(Beginning of Extract provided)

The night of 9 July 1943, Italy. Allied forces land in Sicily, opening a new front in Europe and bringing the  war directly to Italian soil. Within weeks, the Fascist regime begins to collapse. Benito  Mussolini, who has ruled Italy for more than 20 years, is removed from power by order of King  Victor Emmanuel III and placed under arrest. While Mussolini is dragged away, his wife,  who never craved the public spotlight, is nowhere to be seen. She does not share his  imprisonment, his humiliation, or his fall.

But her story is inseparable from his. For three  decades, she has stood by him through his rise to power, his countless infidelities, and his  ultimate collapse. She has endured his affairs in silence, kept their home running with the  same peasant hands that once worked the fields, and never shed a tear for public display. Behind the scenes, she is called the real dictator in Il Duce’s house. Her name is Rachele Mussolini. Rachele Mussolini was born as Rachele Guidi  on 11 April 1890 in the town of Predappio,

then part of the kingdom of Italy. She was the youngest of seven children and  grew up in a humble peasant family. Rachele began to work as soon as she could walk,  helping to feed the animals and clean the little stone hut where she lived with her parents  and siblings. At the age of five, she carried water from the fountain balanced on her head. Her  neighbours remembered Rachele as a hard-working, likable, wholesome girl, with no qualities that  would have led them to expect a future for her.

In 1902, her life grew even harder when her father  Agostino died, plunging the family into extreme poverty. Rachele and her mother Anna moved to  the city of Forlì, where Rachele went to work as a maid for several wealthy families. In 1905, following the death of Benito Mussolini’s mother, his father Alessandro began  a relationship with Rachele’s mother Anna. Some believe Anna had been Alessandro Mussolini’s  mistress even before her husband died. This has led some to suspect that Rachele may  have been Benito Mussolini’s half-sister.

(End of Extract provided)

_Questions to answer_:
[a] For each statement, (i) to (iii), say whether it agrees with the passage on Rachele Mussolini. Answer yes or no, and quote the deciding words of the passage exactly. (i) Rachele was the eldest of seven children. (ii) In Forlì, Rachele worked as a maid for several wealthy families. (iii) Rachele was born in the city of Forlì.
[b] Answer these questions from the passage on Rachele Mussolini:
(i) On what date was Rachele born?
(ii) By whose order was Benito Mussolini removed from power?
(iii) What was the name of Rachele's mother?
[c] Write out the part of the passage on Rachele Mussolini that starts at "then part of" and ends at "future for her.", copying it exactly.

(Beginning of Data shown)

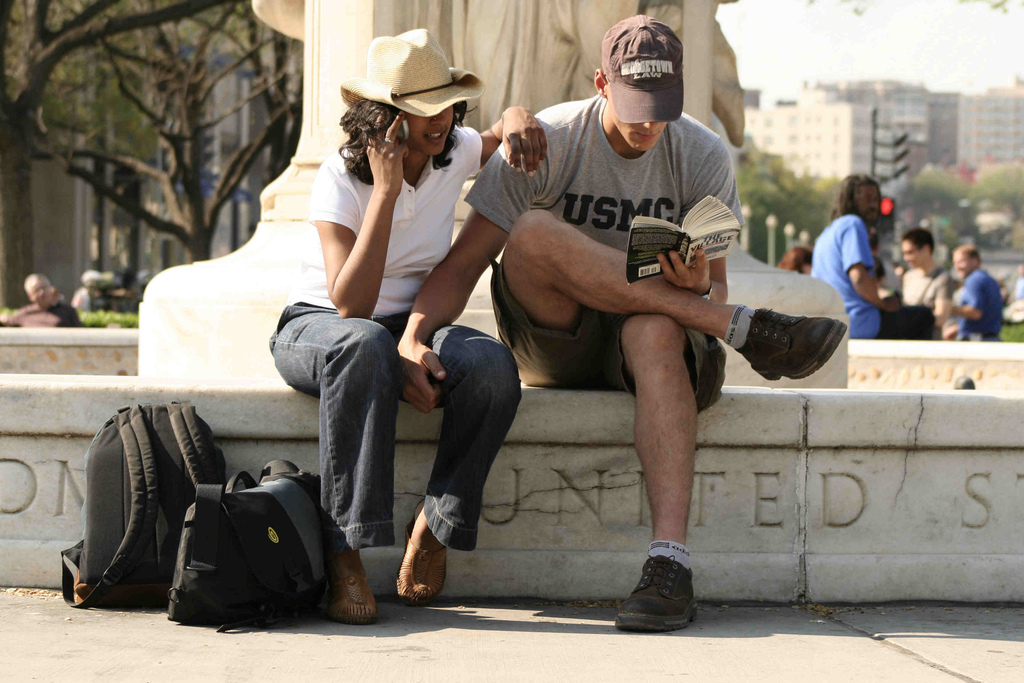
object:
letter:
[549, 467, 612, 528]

(End of Data shown)
(Beginning of Data shown)

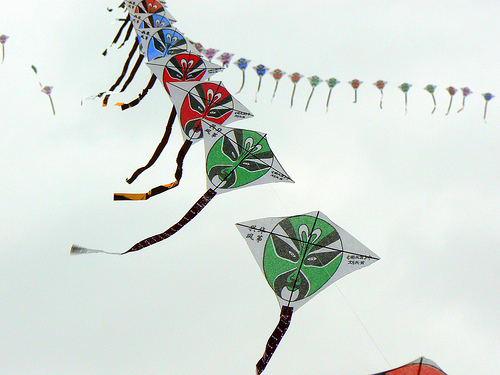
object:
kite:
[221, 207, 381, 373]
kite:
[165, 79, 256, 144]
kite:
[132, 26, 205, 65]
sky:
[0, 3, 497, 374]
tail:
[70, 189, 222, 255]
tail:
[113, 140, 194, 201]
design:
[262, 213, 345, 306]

(End of Data shown)
(Beginning of Data shown)

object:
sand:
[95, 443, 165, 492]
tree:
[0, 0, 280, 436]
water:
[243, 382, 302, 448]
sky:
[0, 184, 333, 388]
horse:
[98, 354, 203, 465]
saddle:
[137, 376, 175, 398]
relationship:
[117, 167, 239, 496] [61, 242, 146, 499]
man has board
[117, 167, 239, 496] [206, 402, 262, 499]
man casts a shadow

(End of Data shown)

_Results by task_:
[a]
(i) No: "She was the youngest of seven children"
(ii) Yes: "Rachele went to work as a maid for several wealthy families"
(iii) No: "on 11 April 1890 in the town of Predappio"

[b]
(i) 11 April 1890
(ii) King Victor Emmanuel III
(iii) Anna

[c]
then part of the kingdom of Italy. She was the youngest of seven children and  grew up in a humble peasant family. Rachele began to work as soon as she could walk,  helping to feed the animals and clean the little stone hut where she lived with her parents  and siblings. At the age of five, she carried water from the fountain balanced on her head. Her  neighbours remembered Rachele as a hard-working, likable, wholesome girl, with no qualities that  would have led them to expect a future for her.